* [DESCRIPTION OF THE TASK]
Where does the string "different" appear in the records? Copy every line that contains it.

* [DATASET RECORDS]
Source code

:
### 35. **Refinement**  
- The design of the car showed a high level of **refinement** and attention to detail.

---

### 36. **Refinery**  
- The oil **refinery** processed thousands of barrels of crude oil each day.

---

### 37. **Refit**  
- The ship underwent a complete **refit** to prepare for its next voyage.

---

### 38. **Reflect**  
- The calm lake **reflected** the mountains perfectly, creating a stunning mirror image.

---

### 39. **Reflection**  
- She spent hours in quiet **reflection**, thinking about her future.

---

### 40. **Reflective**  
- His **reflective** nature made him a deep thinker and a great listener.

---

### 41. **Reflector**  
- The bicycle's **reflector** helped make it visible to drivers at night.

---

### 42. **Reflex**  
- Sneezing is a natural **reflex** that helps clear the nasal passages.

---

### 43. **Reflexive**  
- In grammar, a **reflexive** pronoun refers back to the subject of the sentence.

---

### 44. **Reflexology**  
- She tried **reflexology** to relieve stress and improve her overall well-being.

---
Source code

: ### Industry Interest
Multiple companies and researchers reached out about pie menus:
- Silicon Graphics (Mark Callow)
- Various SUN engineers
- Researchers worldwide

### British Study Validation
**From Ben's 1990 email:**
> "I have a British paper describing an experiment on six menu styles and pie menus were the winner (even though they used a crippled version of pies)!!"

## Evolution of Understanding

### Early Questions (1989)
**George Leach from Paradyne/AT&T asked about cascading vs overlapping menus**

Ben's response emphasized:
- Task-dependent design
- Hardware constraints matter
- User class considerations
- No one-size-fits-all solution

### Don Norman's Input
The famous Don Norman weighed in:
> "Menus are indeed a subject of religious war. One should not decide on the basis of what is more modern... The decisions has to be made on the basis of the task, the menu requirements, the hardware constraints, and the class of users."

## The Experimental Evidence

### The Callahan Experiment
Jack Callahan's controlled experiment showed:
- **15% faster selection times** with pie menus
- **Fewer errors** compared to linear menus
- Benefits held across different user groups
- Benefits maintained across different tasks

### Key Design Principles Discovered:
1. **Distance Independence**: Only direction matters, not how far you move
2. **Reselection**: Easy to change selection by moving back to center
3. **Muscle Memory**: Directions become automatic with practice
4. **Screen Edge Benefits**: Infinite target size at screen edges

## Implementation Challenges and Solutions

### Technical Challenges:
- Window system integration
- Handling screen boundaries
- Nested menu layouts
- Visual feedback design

* [EXPECTED OUTPUT]
- Benefits held across different user groups
- Benefits maintained across different tasks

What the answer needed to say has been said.